PAGE TEXT
********

In which case the REDO will have the old state, but the recovery will
read the XLOG2_CHECKSUMS, and so end up with "on".

This is the root cause of the surprising behavior in TAP 012, I think.

I attempted to trigger these race conditions in TAP 013, but without
much success. In the end I realized it probably needs more control,
waiting for the other process to hit the next injection point before
unpausing the current one. TAP 014 does that, and it shows that with the
right interleaving of steps the (c) case can end up with both "on" and
"off" final state.

As I said, I don't claim I fully understand this yet. But I wouldn't
call this "bug" - AFAICS it won't produce an incorrect final state (I
haven't seen any such cases).

Still, I wonder if there's a potential issue I failed to notice.


The other question I had when looking at this (concurrency with
checkpoints) is what we get by doing

     MyProc->delayChkptFlags |= DELAY_CHKPT_START;

whenever updating the state in SetDataChecksums... functions. Because
the only thing that guarantees is the updates happen on one side of the
checkpoint record. What does that give us, actually?

It does not seem to prevent this surprising behavior, and it does not
say the XLOG2_CHECKSUMS happens before/after the XLOG_CHECKPOINT_REDO.


regards

[1]
https://www.postgresql.org/message-id/9197F930-DDEB-4CAC-82A2-16FEC715CCE8%40yesql.se

-- 
Tomas Vondra

********

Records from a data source
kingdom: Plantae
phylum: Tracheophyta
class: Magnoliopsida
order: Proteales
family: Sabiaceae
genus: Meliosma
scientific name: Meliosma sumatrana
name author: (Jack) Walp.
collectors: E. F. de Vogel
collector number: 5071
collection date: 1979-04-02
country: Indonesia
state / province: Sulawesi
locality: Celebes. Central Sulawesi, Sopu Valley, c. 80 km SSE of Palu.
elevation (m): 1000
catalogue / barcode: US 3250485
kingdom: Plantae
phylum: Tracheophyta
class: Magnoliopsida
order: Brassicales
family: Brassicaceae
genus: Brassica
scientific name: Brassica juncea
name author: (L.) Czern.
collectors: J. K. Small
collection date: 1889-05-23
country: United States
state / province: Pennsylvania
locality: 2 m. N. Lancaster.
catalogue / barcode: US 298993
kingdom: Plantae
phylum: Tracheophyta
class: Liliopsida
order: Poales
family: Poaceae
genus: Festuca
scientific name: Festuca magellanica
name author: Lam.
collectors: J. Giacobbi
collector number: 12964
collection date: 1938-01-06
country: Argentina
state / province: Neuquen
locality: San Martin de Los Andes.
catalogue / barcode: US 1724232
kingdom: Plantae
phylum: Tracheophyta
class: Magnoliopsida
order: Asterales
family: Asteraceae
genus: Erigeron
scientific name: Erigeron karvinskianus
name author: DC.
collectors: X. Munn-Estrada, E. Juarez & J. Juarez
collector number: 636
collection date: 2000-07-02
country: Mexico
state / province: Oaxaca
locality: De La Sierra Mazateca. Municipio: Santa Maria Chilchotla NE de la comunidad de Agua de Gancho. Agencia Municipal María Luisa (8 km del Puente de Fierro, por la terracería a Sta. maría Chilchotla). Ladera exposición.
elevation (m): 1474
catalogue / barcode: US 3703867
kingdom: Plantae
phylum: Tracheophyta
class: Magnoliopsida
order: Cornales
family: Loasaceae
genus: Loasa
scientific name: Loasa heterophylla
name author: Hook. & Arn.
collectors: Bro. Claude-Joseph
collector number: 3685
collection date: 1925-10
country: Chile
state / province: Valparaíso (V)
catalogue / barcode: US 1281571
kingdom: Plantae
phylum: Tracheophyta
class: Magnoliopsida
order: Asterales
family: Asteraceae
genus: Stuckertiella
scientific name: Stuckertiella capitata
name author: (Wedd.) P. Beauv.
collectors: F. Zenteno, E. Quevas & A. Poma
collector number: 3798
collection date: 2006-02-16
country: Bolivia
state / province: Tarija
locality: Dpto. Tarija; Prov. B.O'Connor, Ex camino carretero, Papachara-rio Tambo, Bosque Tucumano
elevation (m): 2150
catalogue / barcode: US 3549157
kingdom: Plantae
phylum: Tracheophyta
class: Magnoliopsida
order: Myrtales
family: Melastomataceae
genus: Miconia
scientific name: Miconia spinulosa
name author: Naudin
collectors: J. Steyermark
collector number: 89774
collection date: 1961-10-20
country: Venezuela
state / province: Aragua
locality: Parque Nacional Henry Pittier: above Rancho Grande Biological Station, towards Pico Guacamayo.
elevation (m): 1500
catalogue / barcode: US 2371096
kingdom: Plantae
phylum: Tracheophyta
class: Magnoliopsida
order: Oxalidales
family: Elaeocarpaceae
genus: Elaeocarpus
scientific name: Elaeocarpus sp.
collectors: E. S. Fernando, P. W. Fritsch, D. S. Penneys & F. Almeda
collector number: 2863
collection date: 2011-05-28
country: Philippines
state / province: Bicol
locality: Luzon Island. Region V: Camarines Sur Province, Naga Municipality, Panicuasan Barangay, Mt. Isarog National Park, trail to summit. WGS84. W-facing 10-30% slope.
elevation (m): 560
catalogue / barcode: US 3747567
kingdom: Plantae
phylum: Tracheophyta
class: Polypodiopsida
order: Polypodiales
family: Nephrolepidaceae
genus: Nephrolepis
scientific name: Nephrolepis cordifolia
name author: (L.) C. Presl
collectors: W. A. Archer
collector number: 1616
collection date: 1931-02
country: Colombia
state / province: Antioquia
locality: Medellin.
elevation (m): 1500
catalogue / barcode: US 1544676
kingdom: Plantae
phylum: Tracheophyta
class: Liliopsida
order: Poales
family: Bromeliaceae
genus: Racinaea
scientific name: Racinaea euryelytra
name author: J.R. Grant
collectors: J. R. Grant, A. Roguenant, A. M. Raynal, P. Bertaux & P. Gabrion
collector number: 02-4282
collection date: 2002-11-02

********

PROBLEMS TO SOLVE
[A] Say whether each statement agrees with the post on checksum state changes, answering yes or no and quoting the deciding words of the post: (i) TAP 013 succeeded in triggering the race conditions. (ii) In TAP 014, the (c) case can end with either an "on" or an "off" final state. (iii) Setting DELAY_CHKPT_START appears to prevent the surprising behavior.
[B] Repeat the part of the listing that opens with the line containing "state / province: Aragua" and closes with the line containing "scientific name: Elaeocarpus sp.", keeping both of those lines.

THE ANSWERS
[A]
(i) No: "I attempted to trigger these race conditions in TAP 013, but without much success."
(ii) Yes: "with the right interleaving of steps the (c) case can end up with both "on" and "off" final state."
(iii) No: "It does not seem to prevent this surprising behavior"

[B]
state / province: Aragua
locality: Parque Nacional Henry Pittier: above Rancho Grande Biological Station, towards Pico Guacamayo.
elevation (m): 1500
catalogue / barcode: US 2371096
kingdom: Plantae
phylum: Tracheophyta
class: Magnoliopsida
order: Oxalidales
family: Elaeocarpaceae
genus: Elaeocarpus
scientific name: Elaeocarpus sp.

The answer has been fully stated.